Observation of people with PFC damage illuminates the immense impact of underdevelopment of this key structure: “People with prefrontal damage often engage in behavior that normal individuals readily recognize will get them into trouble,” display an inability “to learn from reward and punishment and to control impulses,” and “have reduced behavioral flexibility with respect to choosing possible actions based on a particular situation.”32 The PFC clearly and definitively affects a person’s capacity to plan, make decisions, weigh consequences, control impulses, react to external stimuli, and respond in any situation. Therefore, the diminished capacity resulting from a less than mature PFC should diminish a person’s legal culpability.
The diminished capacities exhibited by young adults related to PFC obviously diminish their cognitive culpability, and diminish their normative culpability, as well. A diminished capacity for considering consequences, inhibition, and other executive abilities decidedly decreases the ability to consider expected harm. This diminished capacity decreases accountability related to the cognitive dimension of culpability, which requires the defendant’s capacity to think consequentially and act optimally. Consequently, young adults also demonstrate a diminished capacity related to normative culpability because moral reasoning “depends on cognitive processes,” meaning a young adult’s ability to articulate a distinct malicious intent in many situations is diminished because “the ability to consider questions about morality develops during childhood and continues into adulthood.”33 Many young adults are at the first of three moral reasoning levels, “the preconventional level,” at which “self-interest and event outcomes determine what is moral.”34 Such determinative criteria in decision-making helps explain the selfish nature of many young adults, particularly in the thinking and behavior that leads to criminal activity or outcomes. This still maturing moral reasoning results in a diminished capacity to think and act according to just and balanced moral ends. Such diminished moral-reasoning capacity and the diminished consequential-thinking capacity significantly reduces expectations for young adults related to criminal culpability, both cognitively and normatively.

========

ACTION ITEM A >>
Answer these questions from the passage on young adults' culpability:
(i) What two things does the passage say people with prefrontal damage display an inability to do?
(ii) According to the passage, moral reasoning "depends on" what?
(iii) What is the name of the first of the three moral reasoning levels?
ACTION ITEM B >> Write the next part of the passage on young adults' culpability, starting after its last sentence.

========

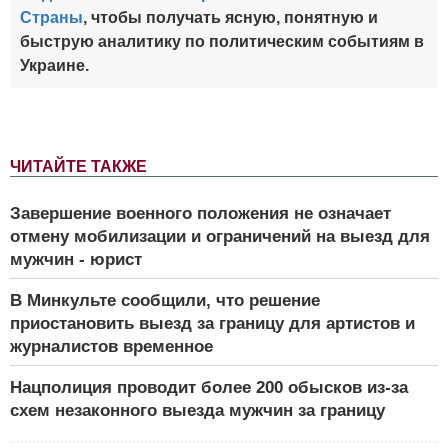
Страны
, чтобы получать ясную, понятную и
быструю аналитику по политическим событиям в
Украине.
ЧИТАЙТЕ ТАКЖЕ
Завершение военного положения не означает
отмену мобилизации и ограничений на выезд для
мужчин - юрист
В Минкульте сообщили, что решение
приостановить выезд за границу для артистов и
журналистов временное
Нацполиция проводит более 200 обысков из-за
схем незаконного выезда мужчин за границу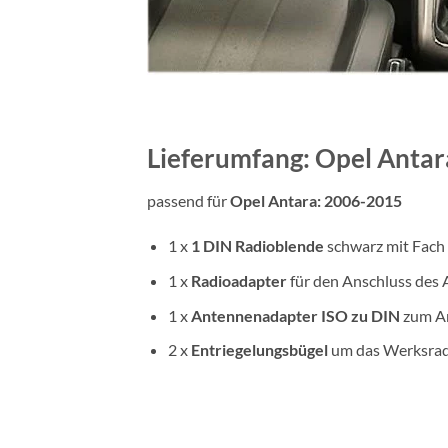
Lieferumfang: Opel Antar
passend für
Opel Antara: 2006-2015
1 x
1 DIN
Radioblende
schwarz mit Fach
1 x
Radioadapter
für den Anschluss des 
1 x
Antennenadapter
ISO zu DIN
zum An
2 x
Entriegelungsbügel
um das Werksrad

========

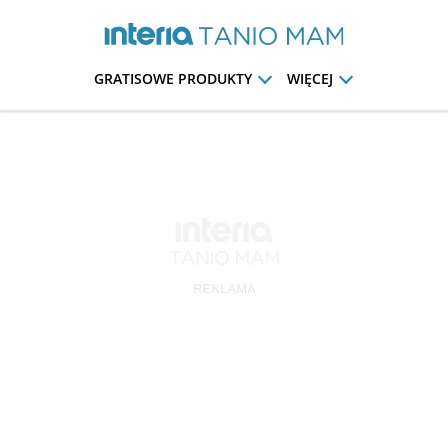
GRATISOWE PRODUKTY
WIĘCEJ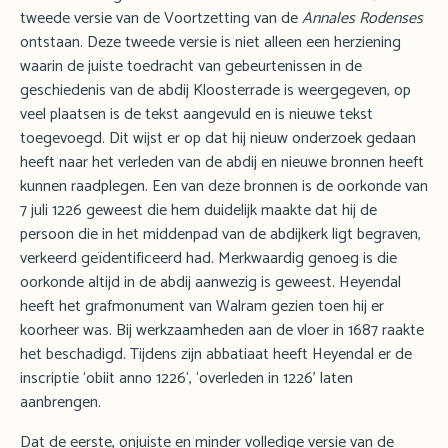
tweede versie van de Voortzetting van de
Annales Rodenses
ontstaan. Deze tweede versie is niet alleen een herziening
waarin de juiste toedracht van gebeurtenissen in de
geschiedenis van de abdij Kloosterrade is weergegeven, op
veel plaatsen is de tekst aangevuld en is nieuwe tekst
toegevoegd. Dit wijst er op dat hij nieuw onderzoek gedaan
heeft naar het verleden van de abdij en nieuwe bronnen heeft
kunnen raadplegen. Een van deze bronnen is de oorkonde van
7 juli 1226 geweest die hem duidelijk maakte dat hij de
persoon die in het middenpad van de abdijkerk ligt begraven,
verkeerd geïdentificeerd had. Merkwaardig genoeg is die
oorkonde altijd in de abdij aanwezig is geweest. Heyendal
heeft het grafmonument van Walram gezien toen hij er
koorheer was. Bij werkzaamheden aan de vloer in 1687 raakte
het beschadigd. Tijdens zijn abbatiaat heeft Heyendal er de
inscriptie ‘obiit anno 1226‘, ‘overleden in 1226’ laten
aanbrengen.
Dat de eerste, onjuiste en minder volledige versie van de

========

OUTPUT A >>
(i) They display an inability to learn from reward and punishment and to control impulses.
(ii) It depends on cognitive processes.
(iii) It is the preconventional level.

OUTPUT B >>
As with juveniles, young adults (18-24) experience a diminished capacity for cognitive processing because the PFC and EFs continue to develop into the mid-20’s. This diminished capacity of young adults must be taken into consideration when sentencing people in this age group. Regrettably, this consideration has not happened. Young adults should be considered similarly, though not equally, to adolescents concerning criminal culpability. The diminished capacities of young adults due to the still developing PFC and corresponding EFs result in diminished criminal culpability. Due to this diminished culpability, young adults should be afforded the same Eighth Amendment protection from “cruel and unusual punishment” as extended to juveniles in the Miller ruling. The minimum age for eligibility of a life without the possibility of parole sentence should be raised to 25, the normal age of PFC maturation.
Objections to this conclusion emerge from two main thrusts. Yale law professor Jamie D. Brooks argues that the Supreme Court overreaches in the Miller decision. Brooks claims the Court goes too far in connecting diminished capacity, due to having an immature PFC, to diminished culpability in adolescents.35 Brooks also asserts the need for an “alternative means of reconciling the burgeoning role of neuroscience with the established tenets of the criminal doctrine.”36 Brooks is right to be concerned by the role and weight of neuroscientific evidence in the courtroom, but is incorrect in his assessment in this particular case. This evidence did not solely, or even mostly, shape the Miller decision but merely tipped the proverbial scales of justice. The view that making such critical and sweeping decisions based on neuroscientific evidence bestows too large a role to brain science performs the strawman fallacy by depicting neuroscientific evidence as the only piece of evidence. Although this neuroscientific evidence is key, this contribution merely adds to the overall case by corresponding with already existing information.37
Neuroscientific research does not suddenly appear in a knowledge-void; instead it reflects “psychological models of cognitive and affective processes, experimental paradigms, various behavioral and psychophysiological measurements and functional brain imaging techniques.”38 The information on neurocognitive development used in the Court’s decision confirmed existing information on adolescent behavior. This corroboration verified the other components that influenced the Court.
From the perspective of simple observation, a person is more mature at the age of 20 than at 17, and more mature at 25 than 20. Statistically, data associated with crime commission reveals a high correlation between criminality and age, “with 25 years of age considered the peak of one’s criminal career.”39 Understanding the role and age of maturation of the PFC and EFs helps explain and clarify aspects of the overall puzzle, but does not singly or even majorly form the picture.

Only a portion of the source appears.